DIRECTIONS: Please translate this sentence from the text on dehydrated meals into Spanish: "Dehydrating food dates back to as far as 12,000 BC."

DOCUMENT SECTION:

*****

Today, we’re going to be taking a look at dehydrated meals and how to make them in the comfort of your own home.
We have all seen dried vegetable packets and all sorts of “fitness” food like shriveled up banana slices, apple chips, and other dehydrated meals gaining popularity lately.
As a prepper, you don’t want to eat just fruits and vegetables, because even if they all healthy, they will get very dull, very quickly.
How about we look at some actual meals?
Some that will keep properly nourished when grocery stores go empty.
What are dehydrated meals?
Dehydrated meals contain different dehydrated foods that you would usually have in a meal. These are stored in a container of some sort, and you can cook them when you want them.
Dehydrating food dates back to as far as 12,000 BC. So, it is an ancient process that has kept people well-nourished for a long time.
Dehydrated food is any food that has had the water taken out of it. In the old days, that process was completed by only putting food in the hot sun and allowing the food to dry out.
However, as humankind advanced, that process has changed quite a bit since then. Although, if you live in a dry and hot enough place, you could still use that technique since it will cost you nothing.
The Egyptians were the first people to use the sun to dry food out for preservation actively, but that was almost impossible in wetter climates such as Europe. That is where the beginning of the evolution of food dehydration starts.
First, fish and meat were quickly dried, placing them in direct sunlight until all of the water had evaporated or near an open fire. After that was found to be very useful in preserving food, people started to hang foods such as herbs, fruits, and vegetables up on a line across a room by an open fire.

*****

Stored items:

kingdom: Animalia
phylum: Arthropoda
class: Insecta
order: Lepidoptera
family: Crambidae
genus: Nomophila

*****

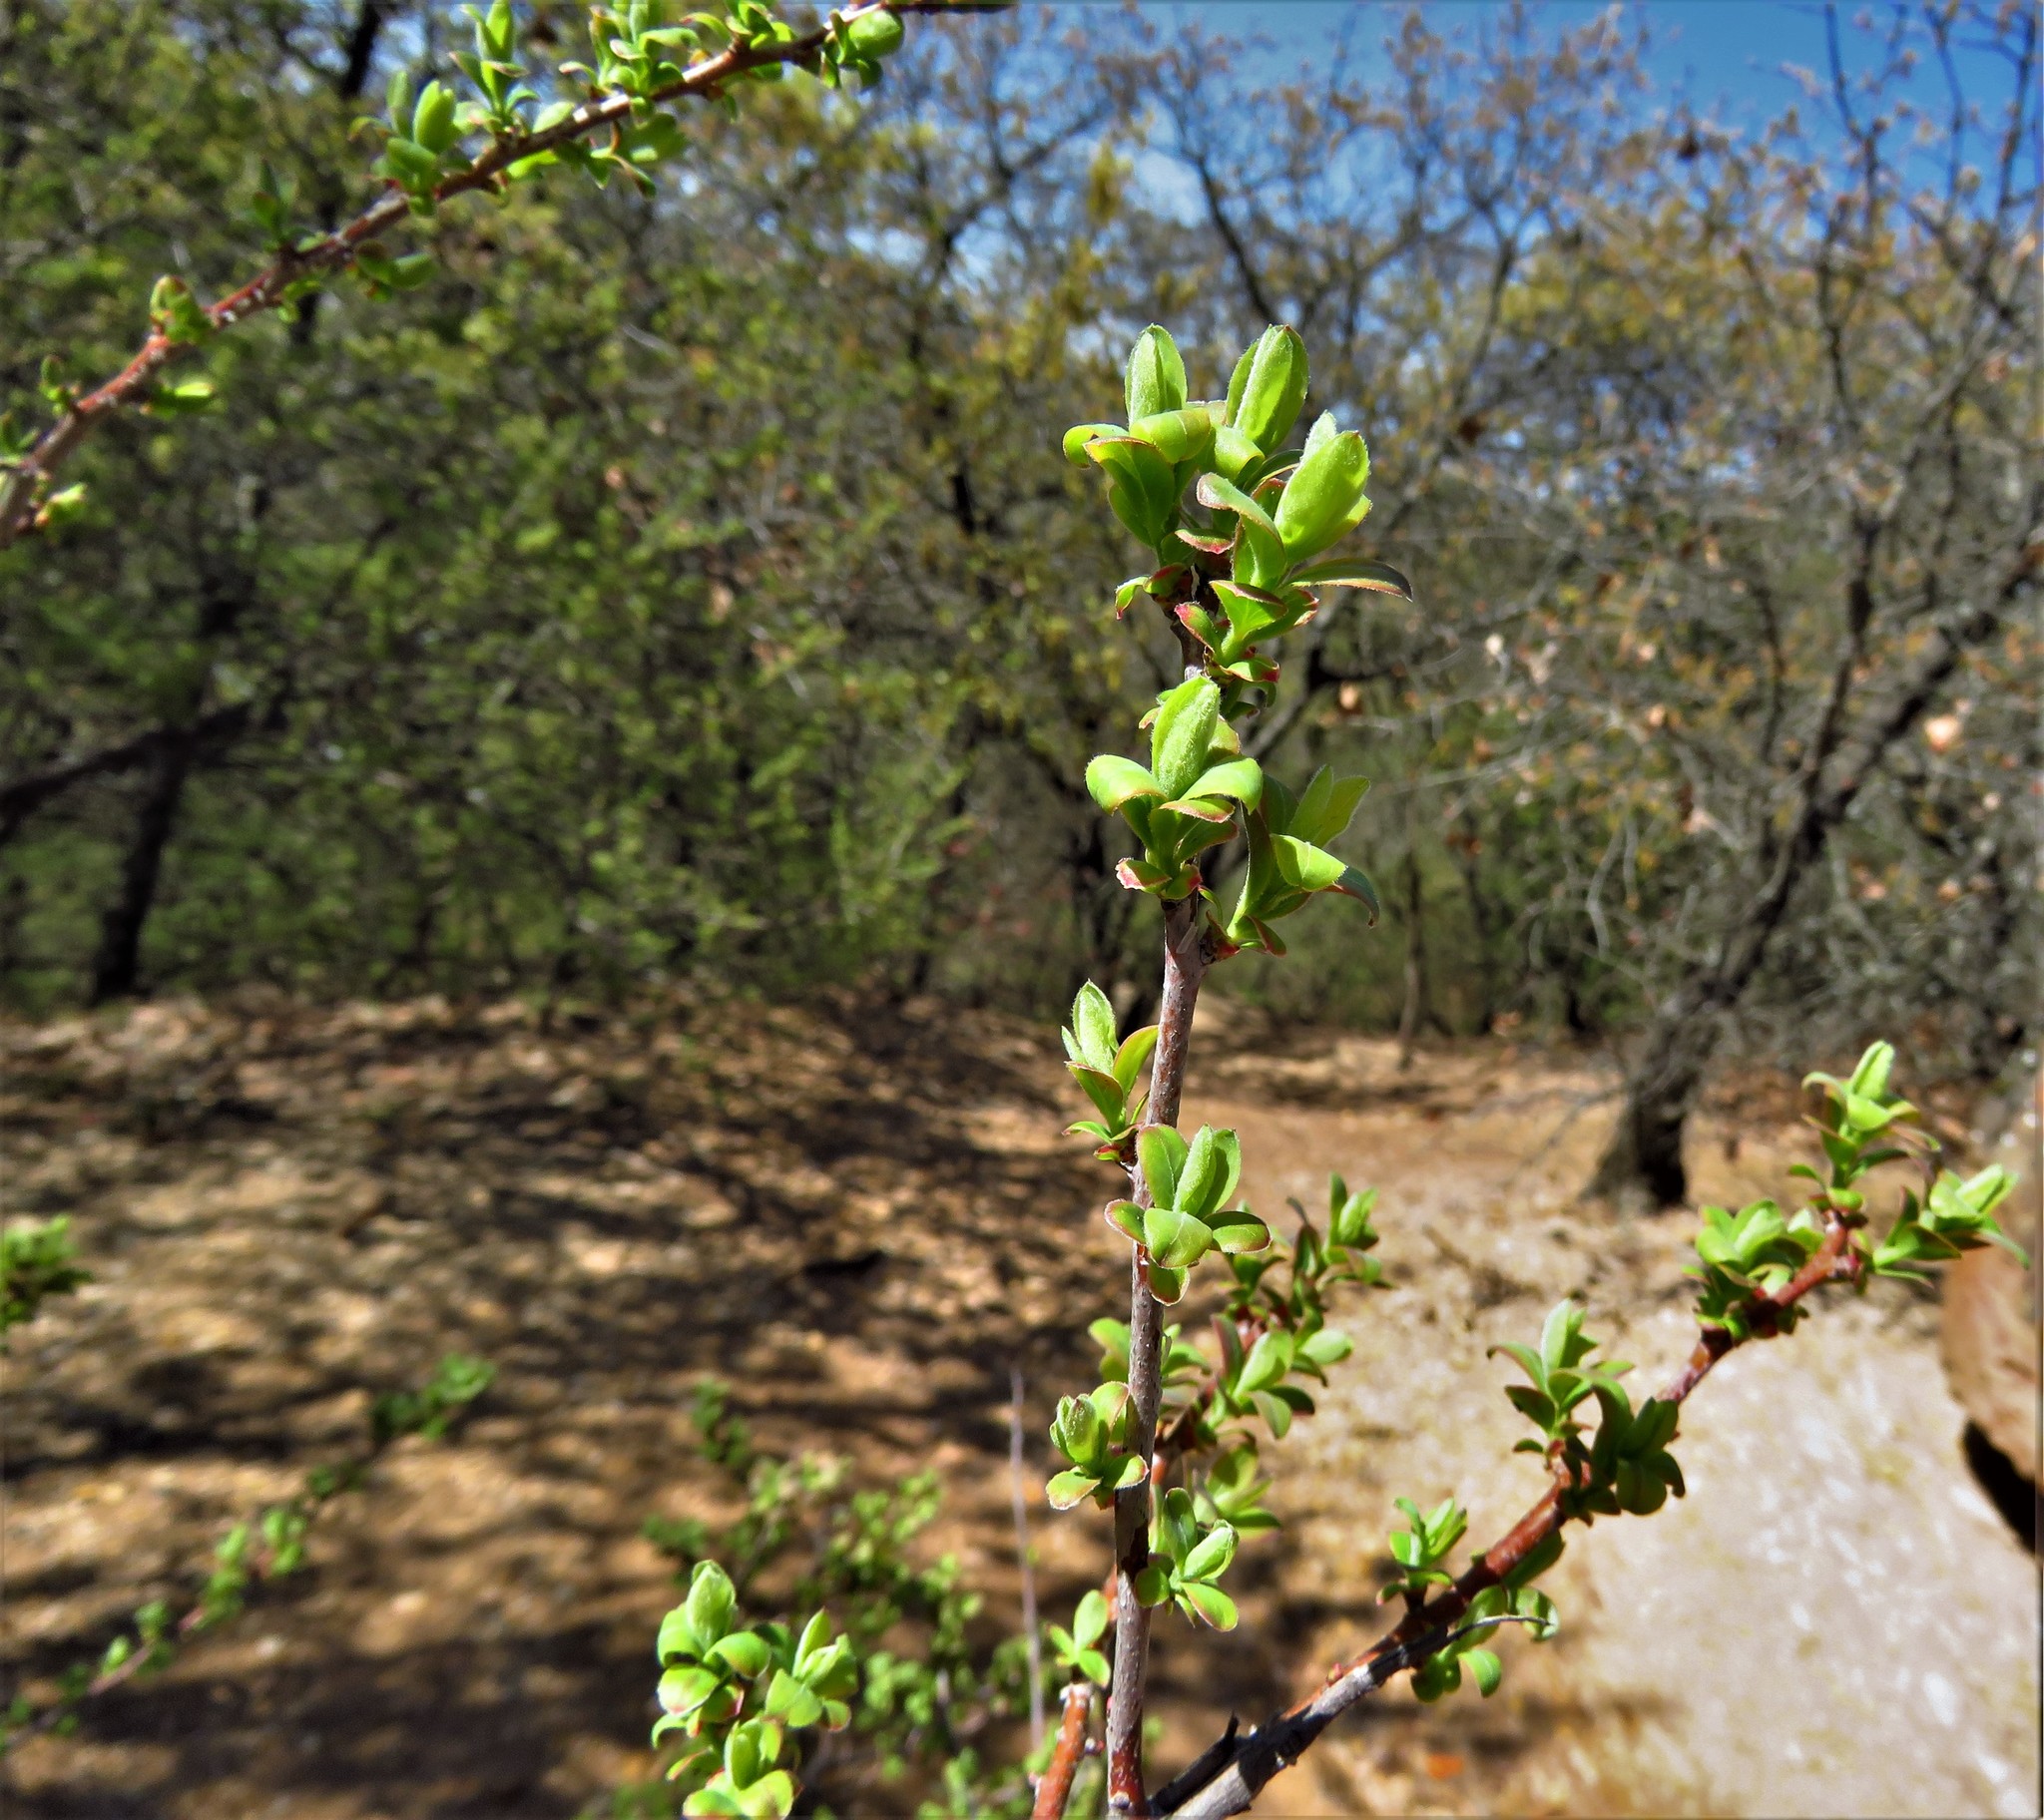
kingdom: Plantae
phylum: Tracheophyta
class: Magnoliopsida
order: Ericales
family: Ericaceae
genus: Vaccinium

*****

PROBLEM SOLUTION: La deshidratación de alimentos se remonta hasta el año 12.000 a. C.